- 19.10.2015 00:00
Dil eğitimi için bir süreliğine Amerika’ya geldim. Okulum Beyaz Saray’a 200 metre mesafede. Bu okulu açarak Bahçeşehir Üniversitesi gerçekten olağanüstü bir iş yapmış. Başta Enver Yücel olmak üzere tüm yöneticileri kutlamak gerekiyor.
Amerika’da konuştuğum pek çok insan Türkiye’yi merak ediyor.
En çok karşılaştığım soru 1 Kasım’da yapılacak seçim sonuçları. Onlara bu köşede yazdıklarımı, ekranlarda söylediklerimi tekrar ediyorum.
Seçimden 7 Haziran’a benzer sonuç çıkacağını; koalisyonun tek seçenek olmasına rağmen kurulmasının Erdoğan faktörü nedeniyle bir kez daha zor olacağını ifade ediyorum.
Ben, bana Türkiye’yi soranlara Amerika’nın Türkiye’ye bakışını soruyorum.
Anlatılardan çıkardıklarım şöyle: Türkiye-ABD ilişkileri tarihin belki de en zayıf döneminde. İlişkiler en alt düzeyde. En son Başbakan Davutoğlu’nun ziyaretinde bu durum net biçimde ortaya çıkmış.
Amerika’nın son dönemde özellikle basına yönelik baskılar, gazetecilerin soruşturulması, gözaltına alınması hatta dövülmesinden çok rahatsız olduğu açık açık ifade ediliyor.
BASIN ÖZGÜRLÜĞÜ ESASTIR
Son olarak özel sektöre ait digital platformların hukuki bir gerekçe olmadan Erdoğan ve AKP’ye muhalif olan kanalları susturması, hatta bir adım ileri gidilerek bu kanalların devlet tarafından olası bir kapatma girişimi ile karşı karşıya kalması burada endişe ile izleniyor.

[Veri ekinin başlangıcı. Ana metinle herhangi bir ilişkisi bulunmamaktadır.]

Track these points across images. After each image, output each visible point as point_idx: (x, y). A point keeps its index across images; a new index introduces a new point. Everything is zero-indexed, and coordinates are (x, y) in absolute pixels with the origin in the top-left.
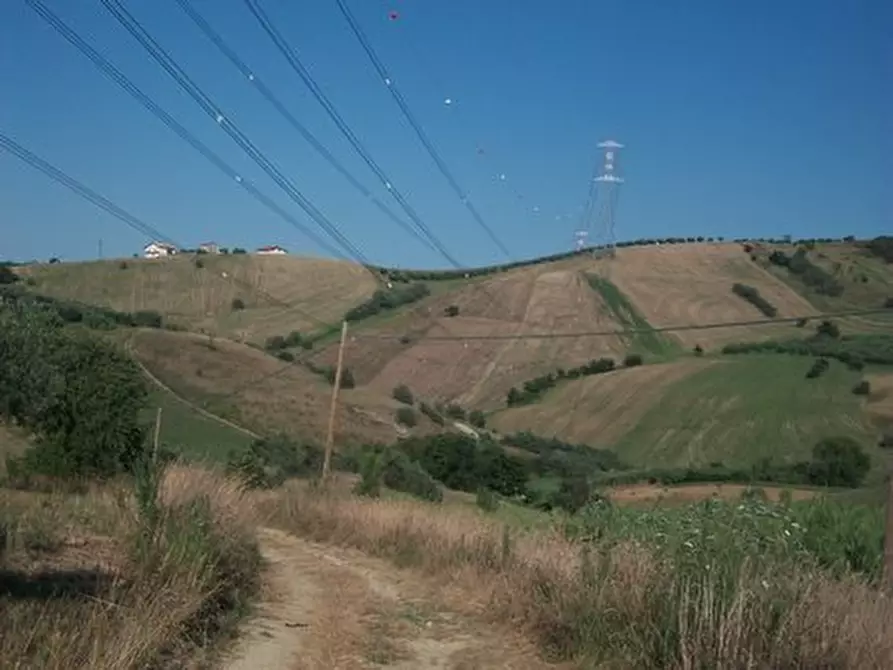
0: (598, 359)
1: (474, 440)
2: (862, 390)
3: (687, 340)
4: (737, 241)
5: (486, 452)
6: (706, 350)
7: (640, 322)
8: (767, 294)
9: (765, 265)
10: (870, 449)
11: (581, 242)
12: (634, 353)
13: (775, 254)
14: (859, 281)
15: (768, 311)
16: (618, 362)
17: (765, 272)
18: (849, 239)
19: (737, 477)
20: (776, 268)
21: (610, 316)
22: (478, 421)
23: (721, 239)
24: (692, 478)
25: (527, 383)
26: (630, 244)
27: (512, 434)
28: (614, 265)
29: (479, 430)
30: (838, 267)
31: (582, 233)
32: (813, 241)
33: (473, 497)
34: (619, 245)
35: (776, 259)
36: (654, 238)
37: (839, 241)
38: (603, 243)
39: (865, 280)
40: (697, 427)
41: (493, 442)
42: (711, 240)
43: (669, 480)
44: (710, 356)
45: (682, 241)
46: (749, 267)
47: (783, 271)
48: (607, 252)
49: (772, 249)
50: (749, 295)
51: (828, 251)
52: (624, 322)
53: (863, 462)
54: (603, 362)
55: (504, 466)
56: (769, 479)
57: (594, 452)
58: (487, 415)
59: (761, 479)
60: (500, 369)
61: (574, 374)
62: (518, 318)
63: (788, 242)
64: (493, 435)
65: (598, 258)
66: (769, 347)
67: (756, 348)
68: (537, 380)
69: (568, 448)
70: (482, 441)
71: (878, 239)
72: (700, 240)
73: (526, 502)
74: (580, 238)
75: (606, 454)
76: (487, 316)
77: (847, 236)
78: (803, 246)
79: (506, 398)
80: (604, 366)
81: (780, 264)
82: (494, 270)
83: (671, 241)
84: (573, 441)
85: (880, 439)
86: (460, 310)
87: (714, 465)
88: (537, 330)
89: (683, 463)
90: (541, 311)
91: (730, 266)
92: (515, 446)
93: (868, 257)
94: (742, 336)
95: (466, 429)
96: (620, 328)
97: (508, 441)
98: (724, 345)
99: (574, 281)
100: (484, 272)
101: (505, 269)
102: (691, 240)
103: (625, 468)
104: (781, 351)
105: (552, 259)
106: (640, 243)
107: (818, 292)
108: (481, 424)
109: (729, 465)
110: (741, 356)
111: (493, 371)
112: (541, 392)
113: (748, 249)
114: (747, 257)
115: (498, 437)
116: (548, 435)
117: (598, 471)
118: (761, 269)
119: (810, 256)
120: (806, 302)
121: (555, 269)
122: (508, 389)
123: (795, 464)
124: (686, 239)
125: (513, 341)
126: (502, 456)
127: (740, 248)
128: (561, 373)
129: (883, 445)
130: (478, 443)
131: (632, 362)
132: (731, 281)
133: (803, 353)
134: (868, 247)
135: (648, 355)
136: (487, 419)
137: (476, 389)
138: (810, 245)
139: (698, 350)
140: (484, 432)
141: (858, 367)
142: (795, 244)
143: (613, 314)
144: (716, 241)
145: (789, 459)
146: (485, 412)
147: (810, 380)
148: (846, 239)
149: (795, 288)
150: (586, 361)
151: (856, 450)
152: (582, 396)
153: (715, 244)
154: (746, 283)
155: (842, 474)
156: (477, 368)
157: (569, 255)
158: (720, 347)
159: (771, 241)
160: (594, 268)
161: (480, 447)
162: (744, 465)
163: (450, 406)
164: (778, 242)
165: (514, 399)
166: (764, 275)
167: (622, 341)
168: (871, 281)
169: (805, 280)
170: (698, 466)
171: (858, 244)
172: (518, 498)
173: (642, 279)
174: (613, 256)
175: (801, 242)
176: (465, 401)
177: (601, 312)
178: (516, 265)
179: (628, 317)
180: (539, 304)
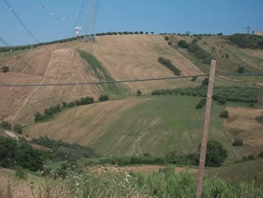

Bütün bu endişelere, eleştirilere rağmen ABD’nin Türkiye’ye yaklaşımı uluslararası ilişkilerin gerçeği olan “ulusal çıkarlar”ın galebe çaldığı da bir pozisyona tekabül ediyor.
Kabul edelim ki, bu sadece ABD açısından değil tüm uluslararası ilişkilerde geçerli. Bunun son örneğini Almanya Başbakanı Angela Merkel’in Türkiye ziyaretinde görüyor.

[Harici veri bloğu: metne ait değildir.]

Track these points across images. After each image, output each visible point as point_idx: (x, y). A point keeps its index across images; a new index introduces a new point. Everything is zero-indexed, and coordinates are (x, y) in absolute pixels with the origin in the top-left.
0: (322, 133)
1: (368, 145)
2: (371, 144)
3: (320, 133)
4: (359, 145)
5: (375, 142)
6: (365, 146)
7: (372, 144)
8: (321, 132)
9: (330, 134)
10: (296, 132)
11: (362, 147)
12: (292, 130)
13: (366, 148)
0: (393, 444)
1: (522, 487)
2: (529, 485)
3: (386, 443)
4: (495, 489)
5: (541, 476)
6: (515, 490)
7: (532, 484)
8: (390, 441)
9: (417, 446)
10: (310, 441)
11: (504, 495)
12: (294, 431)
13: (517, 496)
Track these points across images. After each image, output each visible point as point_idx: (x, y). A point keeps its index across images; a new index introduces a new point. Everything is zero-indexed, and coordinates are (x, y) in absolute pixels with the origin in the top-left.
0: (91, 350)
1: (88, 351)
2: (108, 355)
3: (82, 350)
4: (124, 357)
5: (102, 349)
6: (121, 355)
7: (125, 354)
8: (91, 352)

Merkel’in ziyaret öncesi medyaya yansıyan özellikle Suriyeli mültecilerin durumuyla ilgili haberler bunun en açık örneği. Sızan haberlere göre Merkel Suriyeli mültecilerin Avrupa’ya akışını kesmek, onları Türkiye’de tutmak için AB’de her platformda eleştirilen Erdoğan ve AKP hükümetine 3 milyar EURO yardım önerilmiş ancak bu miktar Erdoğan tarafından az bulunmuş.
ÇIKARA FEDA EDİLEN İNSANLIK
Sadece Almanya’da değil AB’nin pek çok ülkesinde Türkiye’de yaşanan anti-demokratik gidiş, otoriterleşme eleştiriliyor. Örneğin Almanya’da muhalefet Merkel’in Türkiye’ye ziyaretini iptal etmesini istiyordu.
Fransa’da, İngiltere’de de Türkiye’ye bakış konusunda ciddi eleştiri ve endişeler ifade ediliyor ama bu tepkiler, uluslararası ilişkilerdeki ulusal çıkar karşısında çaresiz kalıyor.
Türkiye’nin Suriye’deki pozisyonu için pazarlanan ‘değerli’ yalnızlık Merkel’in 3 milyar EURO’suna satılıyor. Suriyeli mülteciler yani insanlık, ulusal çıkarlara feda ediliyor.
Onun içindir ki, insanlığın, insani değerleri kurtaracak olan ulus-devletlerin bağımsızlıkları değil onları sınırlamaya çalışan sivil toplumdur, devleti sınırlamayı hedefleyen toplumsal siyasettir.